[JOB]
Your reply should be one number: how many lines of the material contain the word "something".
————————
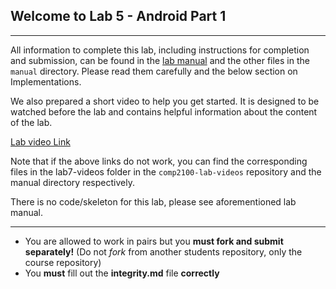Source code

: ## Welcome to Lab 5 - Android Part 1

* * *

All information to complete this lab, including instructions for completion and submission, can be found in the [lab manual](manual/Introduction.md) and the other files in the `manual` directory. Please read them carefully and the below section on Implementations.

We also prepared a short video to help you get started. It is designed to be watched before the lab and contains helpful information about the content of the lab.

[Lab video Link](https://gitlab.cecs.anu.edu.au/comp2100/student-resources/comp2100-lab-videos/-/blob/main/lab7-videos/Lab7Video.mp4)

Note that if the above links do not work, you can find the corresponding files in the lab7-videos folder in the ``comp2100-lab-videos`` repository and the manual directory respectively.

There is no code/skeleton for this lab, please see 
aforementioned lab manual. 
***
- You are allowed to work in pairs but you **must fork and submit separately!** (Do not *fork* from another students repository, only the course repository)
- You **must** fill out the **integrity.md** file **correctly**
————————
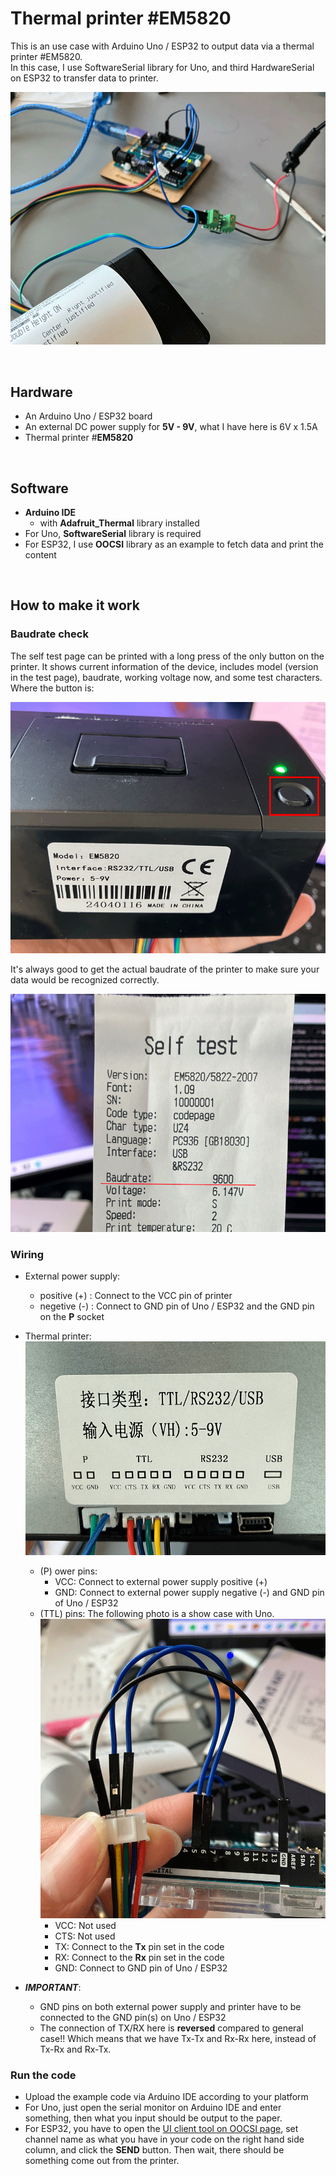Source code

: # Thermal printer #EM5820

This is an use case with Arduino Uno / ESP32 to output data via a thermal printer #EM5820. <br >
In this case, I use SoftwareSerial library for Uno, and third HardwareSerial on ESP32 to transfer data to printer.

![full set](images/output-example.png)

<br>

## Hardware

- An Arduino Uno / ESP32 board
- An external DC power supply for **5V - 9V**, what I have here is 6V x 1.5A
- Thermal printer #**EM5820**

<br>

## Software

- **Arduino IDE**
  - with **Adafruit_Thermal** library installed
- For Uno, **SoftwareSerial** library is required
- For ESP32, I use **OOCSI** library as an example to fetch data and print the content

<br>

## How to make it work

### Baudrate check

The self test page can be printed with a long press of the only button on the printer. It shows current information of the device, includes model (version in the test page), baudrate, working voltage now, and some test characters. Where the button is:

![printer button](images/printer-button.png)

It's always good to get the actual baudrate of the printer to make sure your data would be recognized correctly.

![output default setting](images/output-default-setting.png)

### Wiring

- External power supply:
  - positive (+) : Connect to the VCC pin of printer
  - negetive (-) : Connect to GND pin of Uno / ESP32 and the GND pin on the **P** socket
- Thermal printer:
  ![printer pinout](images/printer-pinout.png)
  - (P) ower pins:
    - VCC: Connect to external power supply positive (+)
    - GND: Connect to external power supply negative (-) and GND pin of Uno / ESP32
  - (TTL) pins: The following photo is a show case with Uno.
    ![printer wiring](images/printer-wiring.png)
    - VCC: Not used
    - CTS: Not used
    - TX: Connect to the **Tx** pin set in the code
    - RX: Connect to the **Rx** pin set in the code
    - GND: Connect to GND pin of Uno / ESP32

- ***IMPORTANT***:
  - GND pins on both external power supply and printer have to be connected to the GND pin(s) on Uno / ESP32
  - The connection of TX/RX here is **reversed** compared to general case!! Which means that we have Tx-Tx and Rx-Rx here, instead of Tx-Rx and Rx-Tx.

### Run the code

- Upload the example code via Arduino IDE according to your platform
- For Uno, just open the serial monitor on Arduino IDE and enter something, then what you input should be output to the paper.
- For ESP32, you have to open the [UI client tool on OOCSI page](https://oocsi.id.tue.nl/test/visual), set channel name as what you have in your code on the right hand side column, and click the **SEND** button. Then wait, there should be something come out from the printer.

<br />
————————
[TASK ANSWER]
2